◆ Passage shown:
BEGIN

QUILTS & FABRIC: PAST & PRESENT

QUILTS & FABRIC: PAST & PRESENT By Quilt Historian Barbara Brackman Above: Moda's Baltimore Blues

Sunday, July 28, 2013

Chintz Borders: The 9%

Quilt date-inscribed 1881
An outlier, part of the 9%.

A couple of weeks ago I did a post about chintz borders as a clue to a quilt's age.

Quilt date-inscribed 1844

In that post I quoted my Clues in the Calico book


"Of 35 quilts in the database with borders of large pieces of floral chintz 32 (91%) were dated between 1800 and 1860."

But what about the 9 percent after 1860?

The triangles in this charm quilt have the characteristic, black, blue and gray color scheme popular
in the 1890-1920 period, but the border of large-scale furnishing fabric seems an anachronism.

After 1880 quilters were most likely to use calico-scale fabrics
for borders if they added borders at all.

Late 19th century with no border


Late 19th century with calico border

After 1870 you start seeing an emphasis on small pieces and a variety of dress-scale size prints
rather than on large-scale fabrics.

Late 19th century with
Calico pieced border


Crazy quilt about 1900 with cretonne backing

Lots of large-scale fabric was available but if quilters used it at all they were likely to use it on the reverse of the quilt.

So a chintz-scale border is a pretty good dating clue to a date before 1865---
91% of the time.

Double Four Patch probably mid-19th century

How to tell if the quilt above is early or late 19th-century?
You have to rely on the fabric.

END

◆ Assigned task A: How would you render this sentence from the post on chintz borders in Spanish: "Lots of large-scale fabric was available but if quilters used it at all they were likely to use it on the reverse of the quilt."
◆ Assigned task B: Can you write the next part of the post on chintz borders, picking up after its final sentence?
The data after this point is separate from the post on chintz borders.

◆ Supplied entries:

BEGIN

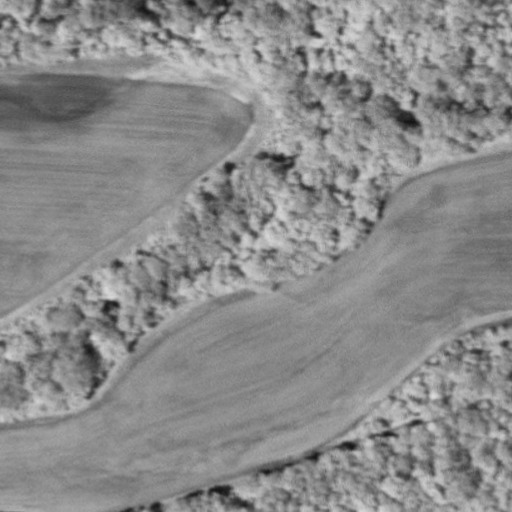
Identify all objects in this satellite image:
road: (320, 455)
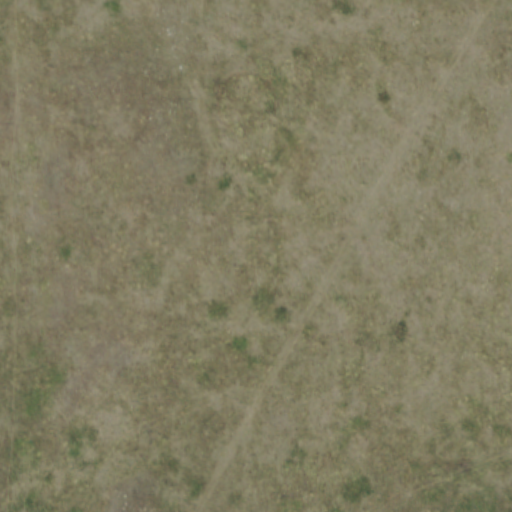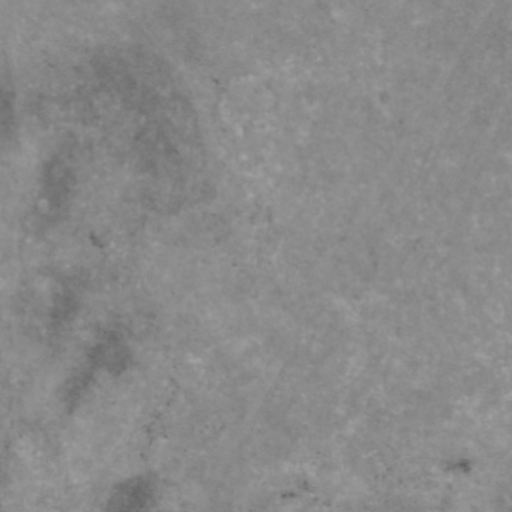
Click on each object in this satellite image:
road: (344, 253)
road: (440, 475)
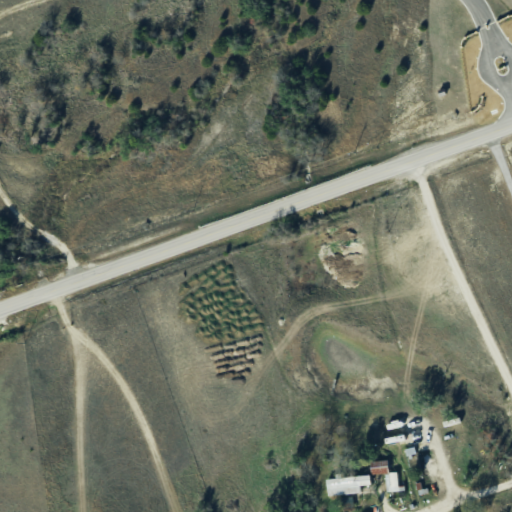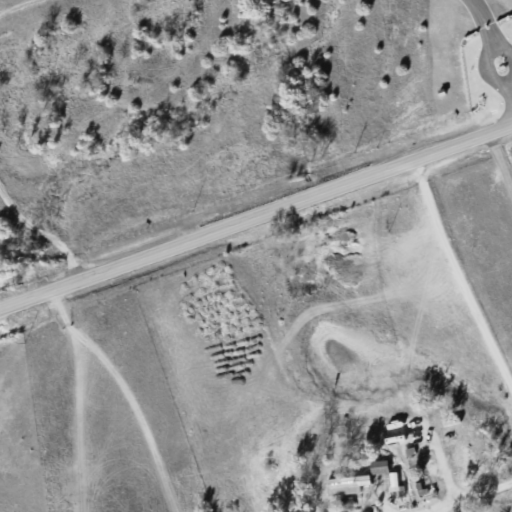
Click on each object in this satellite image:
road: (494, 49)
road: (499, 163)
road: (255, 212)
road: (42, 235)
road: (494, 368)
road: (121, 392)
building: (384, 474)
building: (345, 485)
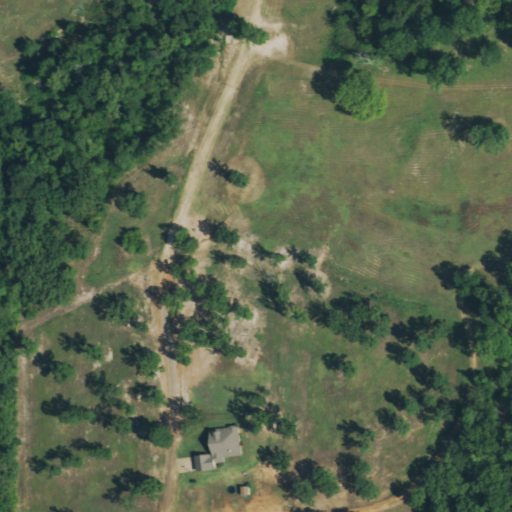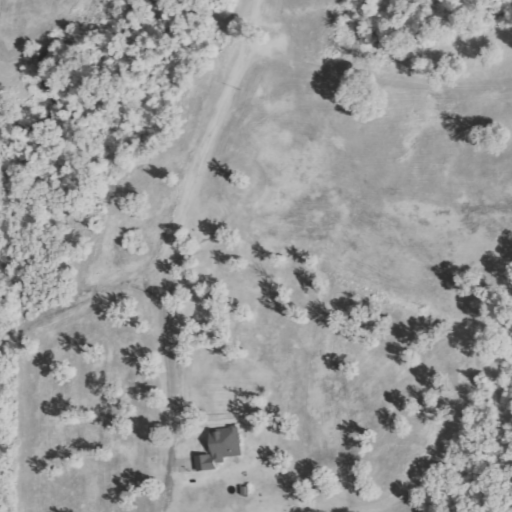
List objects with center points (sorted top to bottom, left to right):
building: (219, 448)
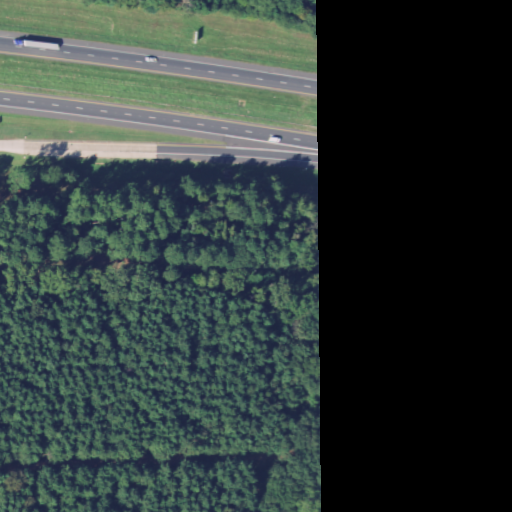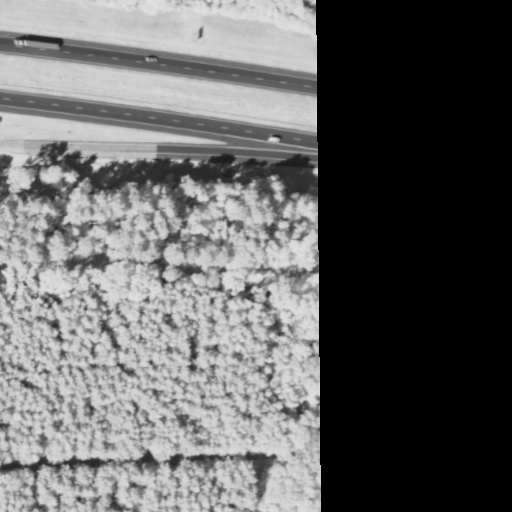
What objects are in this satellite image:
road: (256, 78)
road: (256, 134)
road: (256, 154)
road: (494, 347)
building: (413, 379)
building: (413, 380)
road: (477, 429)
road: (238, 464)
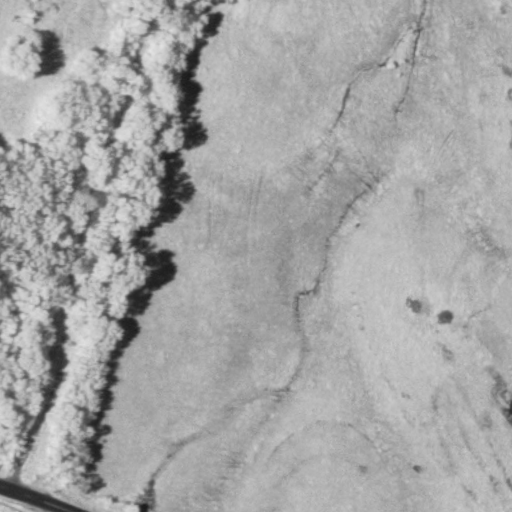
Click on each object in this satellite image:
road: (36, 497)
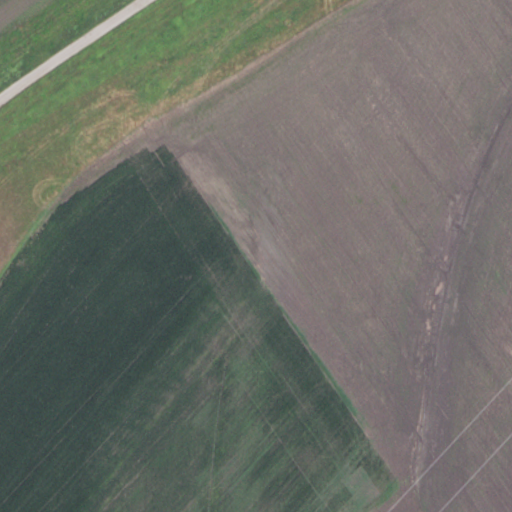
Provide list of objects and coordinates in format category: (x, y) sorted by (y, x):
road: (74, 55)
crop: (280, 287)
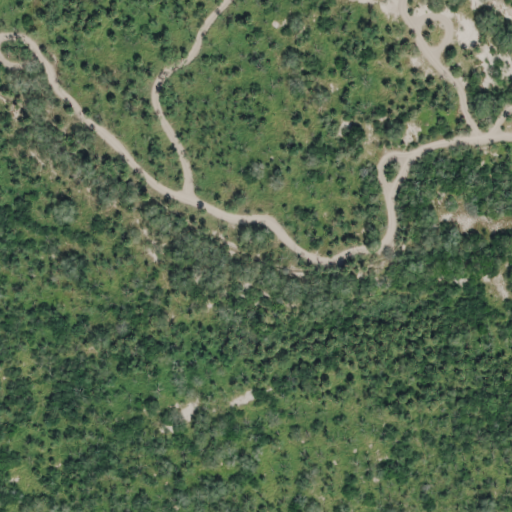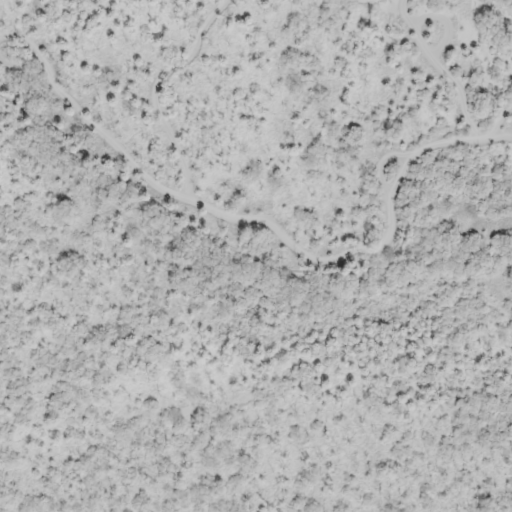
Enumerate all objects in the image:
road: (25, 42)
road: (440, 69)
road: (158, 90)
road: (495, 133)
road: (404, 179)
road: (271, 226)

END

◆ Exercise result A: Había mucha tela de estampado a gran escala disponible, pero si quienes hacían colchas la usaban, lo más probable era que la usaran en el reverso de la colcha.

◆ Exercise result B:
There are differences between furnishing prints in 1830 and 1880
and the Quilt Detective has to learn to recognize them.

Quilt bordered with a cretonne
About 1880-1900

The later large-scale prints were called Cretonne in the vernacular.
They have color schemes, drawing styles and printing styles different from earlier chintzes.

Chintz patchwork from the first half of the
19th-century.

Cretonne from the end of the 19th century

Color is a good clue---many end-of-the-century prints used a distinctive pink, tan and golden brown palette
The black background here is also a clue.You just don't see true blacks as backgrounds in cotton prints
till the very end of the 19th century.

See a post I did about cretonnes here:


Drawing style is a subtle clue too.
This painterly style design just looks too modern to be
1860s or earlier.




1 comment:

WoolenSails said...

That really helps to help in identifying earlier quilts. The use of black is what will stick in my mind, so something to look for in old quilts I see.